We need to narrow down the field a bit. Gore hasn’t been an average running back the last few seasons; he’s been a top-10 running back, despite his age. What we need to compare him to are backs who had solid years while others started to decline. In the last three seasons, Gore has compiled 816 carries for 3,553 yards, so we’re looking for players within about 10 percent of each of those figures.
There are 11 other running backs who end up fitting that description. Here is what they managed to produce in both their age-31 season and over the remainder of their careers.
Career After 30
What does this table show us? First of all, that it’s not entirely unreasonable for the 49ers to think Gore might have another good season left in him.
Four of the players listed rushed for over 900 yards in their age-31 season, which the 49ers would almost certainly take. In addition, while $6.5 million is a bit much to pay for the seasons produced by Corey Dillon or O.J. Simpson, those numbers would be fine for a complementary season if Lattimore bursts onto the scene in 2014.
What the table also shows us, however, is the risk involved with trusting someone of Gore’s age, even with exemplary credentials in the previous seasons. Turner hasn’t played again after failing a physical with the Atlanta Falcons. Alexander ended up released halfway through his final season, barely ever seeing the field. Okoye suffered through a knee injury and lost the form that made him a Pro Bowler the year before.
Taking in all the information, I think 2014 won’t see Gore topping 1,000 yards. That means the $6.5 million he’s owed is somewhat out of line with his performance. Gore’s current salary has him eighth on the list of salary-cap hits for running backs. That figure would have been all right for this season, when Gore ranked ninth in the league in rushing yards, but if he regresses more, that’s money better spent elsewhere.
The ideal situation would be to have Gore take a pay cut this season. Unfortunately, that might be difficult.
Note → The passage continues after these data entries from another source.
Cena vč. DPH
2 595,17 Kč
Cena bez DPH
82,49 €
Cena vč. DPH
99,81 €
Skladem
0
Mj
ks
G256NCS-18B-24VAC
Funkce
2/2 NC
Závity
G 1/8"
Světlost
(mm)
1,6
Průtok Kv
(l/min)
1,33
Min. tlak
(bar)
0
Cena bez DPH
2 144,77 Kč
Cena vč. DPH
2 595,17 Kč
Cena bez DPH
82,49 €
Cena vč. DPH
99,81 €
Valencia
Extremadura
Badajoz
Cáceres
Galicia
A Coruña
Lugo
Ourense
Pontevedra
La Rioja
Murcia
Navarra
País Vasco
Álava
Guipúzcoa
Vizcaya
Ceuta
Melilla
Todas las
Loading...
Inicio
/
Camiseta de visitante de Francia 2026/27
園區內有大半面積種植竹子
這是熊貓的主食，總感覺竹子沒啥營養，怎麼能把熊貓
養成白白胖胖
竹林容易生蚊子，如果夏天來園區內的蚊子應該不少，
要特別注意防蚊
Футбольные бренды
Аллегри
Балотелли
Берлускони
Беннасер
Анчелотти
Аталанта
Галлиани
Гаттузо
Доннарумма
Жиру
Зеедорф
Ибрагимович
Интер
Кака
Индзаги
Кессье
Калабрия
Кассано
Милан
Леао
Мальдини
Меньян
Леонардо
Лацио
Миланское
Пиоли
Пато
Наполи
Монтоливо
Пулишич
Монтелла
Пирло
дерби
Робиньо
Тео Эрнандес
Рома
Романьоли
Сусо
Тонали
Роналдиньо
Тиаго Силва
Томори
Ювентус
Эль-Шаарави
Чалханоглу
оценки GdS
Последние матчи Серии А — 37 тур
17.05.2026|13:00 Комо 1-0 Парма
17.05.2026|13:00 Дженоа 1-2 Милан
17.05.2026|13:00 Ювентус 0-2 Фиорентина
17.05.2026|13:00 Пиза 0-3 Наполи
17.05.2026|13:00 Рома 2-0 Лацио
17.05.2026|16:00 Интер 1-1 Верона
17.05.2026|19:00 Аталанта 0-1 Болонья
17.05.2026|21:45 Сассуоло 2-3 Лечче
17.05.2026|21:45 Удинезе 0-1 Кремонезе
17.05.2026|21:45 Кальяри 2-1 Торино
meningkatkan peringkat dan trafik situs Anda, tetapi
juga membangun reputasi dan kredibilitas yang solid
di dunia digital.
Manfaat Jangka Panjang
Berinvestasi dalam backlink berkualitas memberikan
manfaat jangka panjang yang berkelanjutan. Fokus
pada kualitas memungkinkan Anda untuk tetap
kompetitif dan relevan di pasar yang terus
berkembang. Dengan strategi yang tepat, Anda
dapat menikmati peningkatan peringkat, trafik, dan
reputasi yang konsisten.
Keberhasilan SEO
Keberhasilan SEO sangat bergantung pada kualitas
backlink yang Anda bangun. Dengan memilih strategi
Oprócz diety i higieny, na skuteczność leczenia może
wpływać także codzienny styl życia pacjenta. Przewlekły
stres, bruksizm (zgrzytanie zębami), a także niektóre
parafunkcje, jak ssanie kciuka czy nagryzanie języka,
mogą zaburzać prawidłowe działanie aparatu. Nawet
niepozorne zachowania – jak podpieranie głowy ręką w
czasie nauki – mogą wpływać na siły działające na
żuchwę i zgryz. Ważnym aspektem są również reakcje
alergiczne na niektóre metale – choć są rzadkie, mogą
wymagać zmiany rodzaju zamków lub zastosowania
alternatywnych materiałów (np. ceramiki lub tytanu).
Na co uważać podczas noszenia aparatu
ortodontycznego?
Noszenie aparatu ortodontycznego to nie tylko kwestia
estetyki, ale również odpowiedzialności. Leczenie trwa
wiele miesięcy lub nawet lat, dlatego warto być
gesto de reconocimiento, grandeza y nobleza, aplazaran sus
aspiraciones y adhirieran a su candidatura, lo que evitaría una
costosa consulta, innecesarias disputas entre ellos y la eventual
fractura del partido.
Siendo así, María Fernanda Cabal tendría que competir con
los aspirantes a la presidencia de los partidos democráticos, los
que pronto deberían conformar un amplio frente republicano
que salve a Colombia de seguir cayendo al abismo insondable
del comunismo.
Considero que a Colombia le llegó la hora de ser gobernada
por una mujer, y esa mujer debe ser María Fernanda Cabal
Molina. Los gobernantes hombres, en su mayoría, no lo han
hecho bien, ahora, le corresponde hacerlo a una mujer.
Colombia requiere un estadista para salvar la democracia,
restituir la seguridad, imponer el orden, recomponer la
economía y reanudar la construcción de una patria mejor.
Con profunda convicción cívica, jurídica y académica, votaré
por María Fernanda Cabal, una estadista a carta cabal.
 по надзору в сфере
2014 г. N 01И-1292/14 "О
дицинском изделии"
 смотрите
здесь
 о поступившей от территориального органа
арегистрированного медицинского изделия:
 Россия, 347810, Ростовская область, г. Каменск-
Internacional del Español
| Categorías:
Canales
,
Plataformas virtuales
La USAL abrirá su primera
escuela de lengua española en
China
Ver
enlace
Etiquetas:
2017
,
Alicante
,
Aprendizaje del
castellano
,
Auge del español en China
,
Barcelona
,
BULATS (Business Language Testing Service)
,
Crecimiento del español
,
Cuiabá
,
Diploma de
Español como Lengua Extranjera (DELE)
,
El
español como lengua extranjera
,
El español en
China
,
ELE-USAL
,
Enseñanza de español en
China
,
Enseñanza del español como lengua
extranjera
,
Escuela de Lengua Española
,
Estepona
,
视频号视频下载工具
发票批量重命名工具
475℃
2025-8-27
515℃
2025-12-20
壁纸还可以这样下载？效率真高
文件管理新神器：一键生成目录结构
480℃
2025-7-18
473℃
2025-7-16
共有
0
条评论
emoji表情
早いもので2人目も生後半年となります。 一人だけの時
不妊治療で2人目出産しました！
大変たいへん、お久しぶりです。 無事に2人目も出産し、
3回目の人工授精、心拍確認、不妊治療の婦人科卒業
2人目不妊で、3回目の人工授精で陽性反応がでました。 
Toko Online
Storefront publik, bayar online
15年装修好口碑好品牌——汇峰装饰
None of Gore’s contract is guaranteed, but his roster spot seems fairly safe at the moment. It’s difficult to imagine the reason Gore would have to voluntarily shed salary. Even if the 49ers tried to extend the contract by a year or two, spreading some of the salary-cap hit out, it’s hard to see the numbers coming down to Gore’s “true” value on the free market.
Most likely, the 49ers are going to have to overpay for Gore, but that doesn’t mean he can’t contribute to the team next season. San Francisco may be stuck hoping that Gore bucks the odds and is more Thomas Jones than Michael Turner.